> _SELECTED TEXT_
Chernobyl disaster reasons

  • Chernobyl accident was the product of a severely flawed Soviet-era reactor design, combined with operations of inadequately trained personnel.
  • Much of the underlying circumstances were particular to the Chernobyl reactor and the Soviet government’s response.

 

Flawed design

  • The reactor built at Chernobyl was a RBMK reactor, which was never built by any country outside the USSR because it had characteristics that were rejected everywhere outside the Soviet Union.
  • RBMK reactor is inherently instable, especially during startup and shutdown.
  • Because of the way the reactor used graphite where American reactors use water, when Soviet operators tried to reduce power the RBMK had a tendency to sharply increase power production instead.
  • As overheating became more severe, power increased even more.

 

Untrained personnel

  • In a poorly designed experiment, workers shut down the reactor’s power-regulating system and its emergency safety systems, and withdrew most of the control rods from its core while allowing the reactor to continue running at 7 percent power.

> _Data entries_
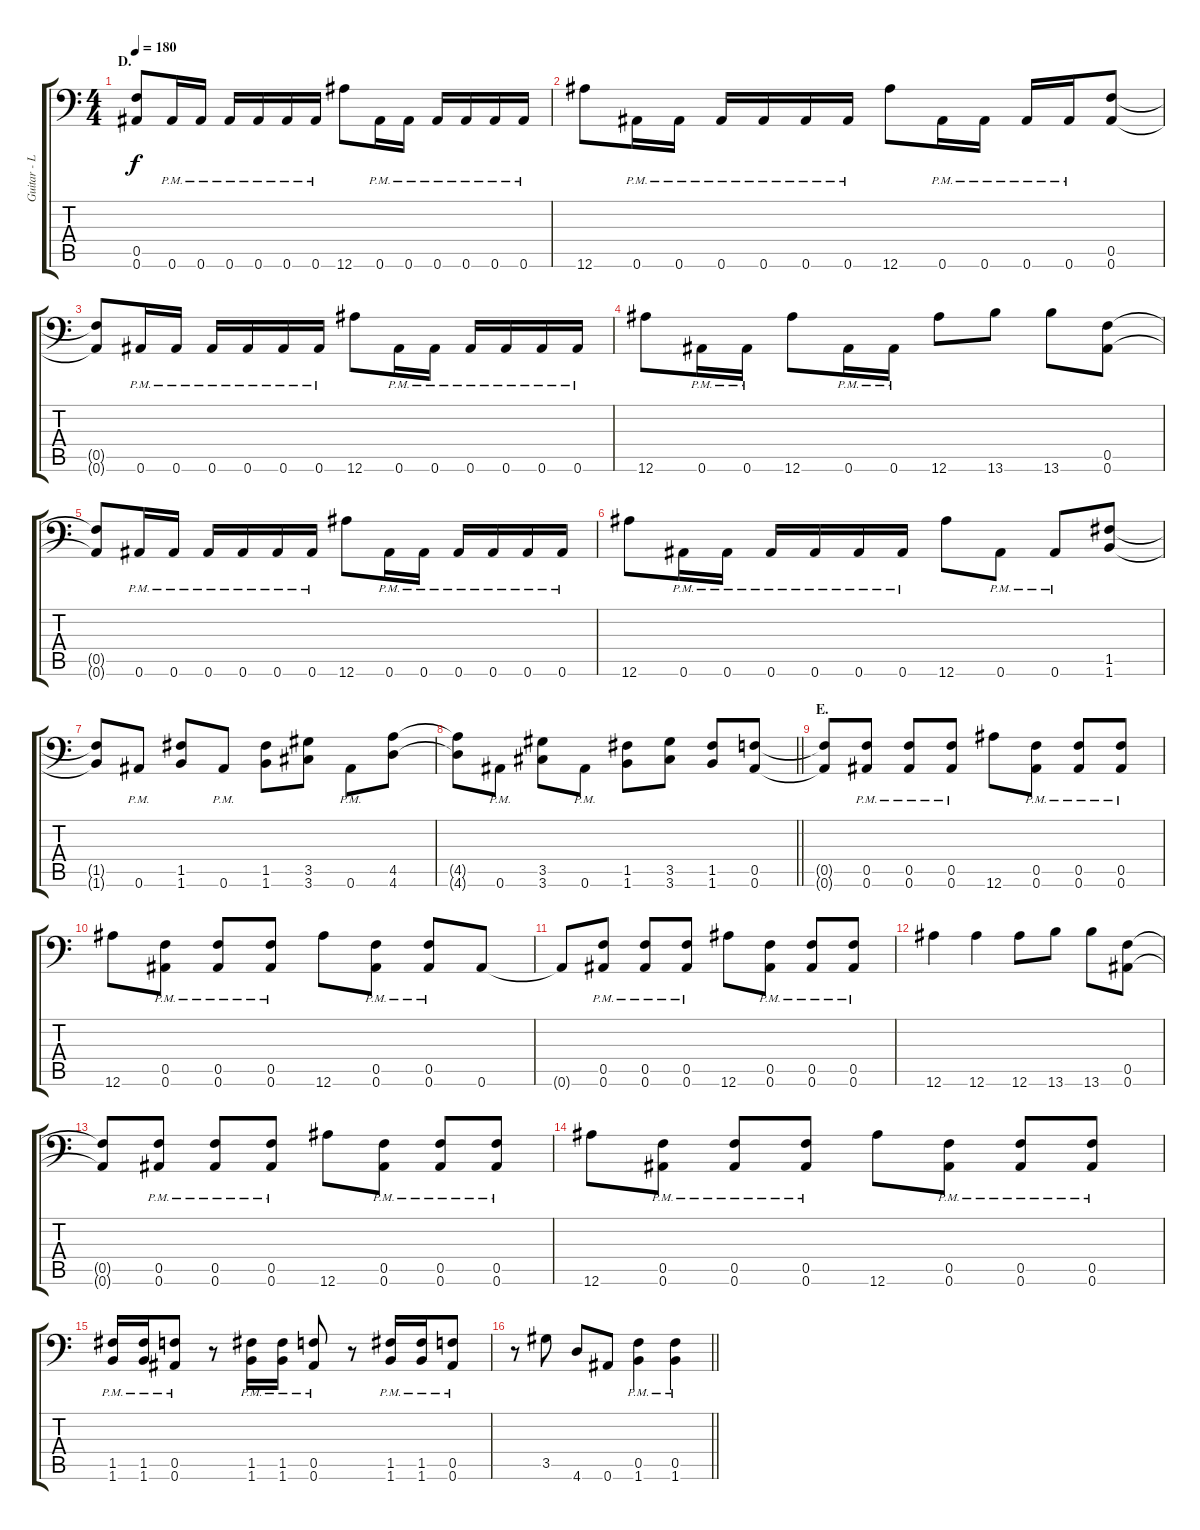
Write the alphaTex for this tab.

\track ("Guitar - Left" "Guitar - L") {instrument distortionguitar}
\staff {score tabs}
\tuning (C4 G3 Eb3 Bb2 F2 Bb1) {hide}
\ts (4 4)
\section ("" "D.")
\tempo 180
\clef f4
\ks c
(0.5{t} 0.6{t}).8{dy f} 0.6{pm}.16 0.6{pm}.16 0.6{pm}.16 0.6{pm}.16 0.6{pm}.16 0.6{pm}.16 12.6.8 0.6{pm}.16 0.6{pm}.16 0.6{pm}.16 0.6{pm}.16 0.6{pm}.16 0.6{pm}.16 |
12.6.8 0.6{pm}.16 0.6{pm}.16 0.6{pm}.16 0.6{pm}.16 0.6{pm}.16 0.6{pm}.16 12.6.8 0.6{pm}.16 0.6{pm}.16 0.6{pm}.16 0.6{pm}.16 (0.5 0.6).8 |
(0.5{t} 0.6{t}).8 0.6{pm}.16 0.6{pm}.16 0.6{pm}.16 0.6{pm}.16 0.6{pm}.16 0.6{pm}.16 12.6.8 0.6{pm}.16 0.6{pm}.16 0.6{pm}.16 0.6{pm}.16 0.6{pm}.16 0.6{pm}.16 |
12.6.8 0.6{pm}.16 0.6{pm}.16 12.6.8 0.6{pm}.16 0.6{pm}.16 12.6.8 13.6.8 13.6.8 (0.5 0.6).8 |
(0.5{t} 0.6{t}).8 0.6{pm}.16 0.6{pm}.16 0.6{pm}.16 0.6{pm}.16 0.6{pm}.16 0.6{pm}.16 12.6.8 0.6{pm}.16 0.6{pm}.16 0.6{pm}.16 0.6{pm}.16 0.6{pm}.16 0.6{pm}.16 |
12.6.8 0.6{pm}.16 0.6{pm}.16 0.6{pm}.16 0.6{pm}.16 0.6{pm}.16 0.6{pm}.16 12.6.8 0.6{pm}.8 0.6{pm}.8 (1.5 1.6).8 |
(1.5{t} 1.6{t}).8 0.6{pm}.8 (1.5 1.6).8 0.6{pm}.8 (1.5 1.6).8 (3.5 3.6).8 0.6{pm}.8 (4.5 4.6).8 |
\barLineRight lightlight
(4.5{t} 4.6{t}).8 0.6{pm}.8 (3.5 3.6).8 0.6{pm}.8 (1.5 1.6).8 (3.5 3.6).8 (1.5 1.6).8 (0.5 0.6).8 |
\section ("" "E.")
(0.5{t} 0.6{t}).8 (0.5{pm} 0.6{pm}).8 (0.5{pm} 0.6{pm}).8 (0.5{pm} 0.6{pm}).8 12.6.8 (0.5{pm} 0.6{pm}).8 (0.5{pm} 0.6{pm}).8 (0.5{pm} 0.6{pm}).8 |
12.6.8 (0.5{pm} 0.6{pm}).8 (0.5{pm} 0.6{pm}).8 (0.5{pm} 0.6{pm}).8 12.6.8 (0.5{pm} 0.6{pm}).8 (0.5{pm} 0.6{pm}).8 0.6.8 |
0.6{t}.8 (0.5{pm} 0.6{pm}).8 (0.5{pm} 0.6{pm}).8 (0.5{pm} 0.6{pm}).8 12.6.8 (0.5{pm} 0.6{pm}).8 (0.5{pm} 0.6{pm}).8 (0.5{pm} 0.6{pm}).8 |
12.6.4 12.6.4 12.6.8 13.6.8 13.6.8 (0.5 0.6).8 |
(0.5{t} 0.6{t}).8 (0.5{pm} 0.6{pm}).8 (0.5{pm} 0.6{pm}).8 (0.5{pm} 0.6{pm}).8 12.6.8 (0.5{pm} 0.6{pm}).8 (0.5{pm} 0.6{pm}).8 (0.5{pm} 0.6{pm}).8 |
12.6.8 (0.5{pm} 0.6{pm}).8 (0.5{pm} 0.6{pm}).8 (0.5{pm} 0.6{pm}).8 12.6.8 (0.5{pm} 0.6{pm}).8 (0.5{pm} 0.6{pm}).8 (0.5{pm} 0.6{pm}).8 |
(1.5{pm} 1.6{pm}).16 (1.5{pm} 1.6{pm}).16 (0.5{pm} 0.6{pm}).8 r.8 (1.5{pm} 1.6{pm}).16 (1.5{pm} 1.6{pm}).16 (0.5{pm} 0.6{pm}).8 r.8 (1.5{pm} 1.6{pm}).16 (1.5{pm} 1.6{pm}).16 (0.5{pm} 0.6{pm}).8 |
\barLineRight lightlight
r.8 3.5.8 4.6.8 0.6.8 (0.5{pm} 1.6{pm}).4 (0.5{pm} 1.6{pm}).4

> _TASK TO CARRY OUT_
Could you give the Chernobyl text again, starting with "Flawed design" and going on through "the Soviet Union.", but switch "USSR" to "Soviet Union"?

> _FINAL RESULT_
Flawed design

  • The reactor built at Chernobyl was a RBMK reactor, which was never built by any country outside the Soviet Union because it had characteristics that were rejected everywhere outside the Soviet Union.